# [TASK BRIEF]
From the entries that follow, copy exactly the lines beginning at the line holding "GAME WEBSITE ON SYMFONY" and continuing through the line holding "Photos de partie".

# [WORKING DATA]
--- START ---
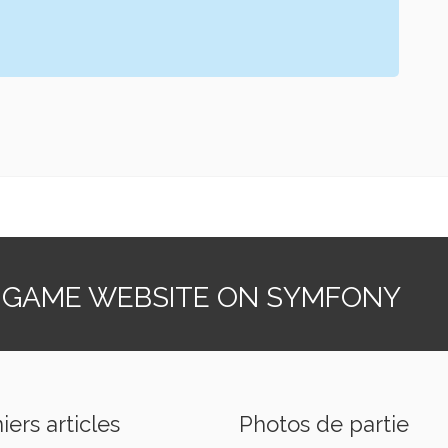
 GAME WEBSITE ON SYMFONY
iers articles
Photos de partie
--- END ---
--- START ---
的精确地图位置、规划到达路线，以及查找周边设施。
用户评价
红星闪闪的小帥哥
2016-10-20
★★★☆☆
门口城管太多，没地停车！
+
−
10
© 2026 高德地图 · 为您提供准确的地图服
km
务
--- END ---
# [TASK SOLUTION]
 GAME WEBSITE ON SYMFONY
iers articles
Photos de partie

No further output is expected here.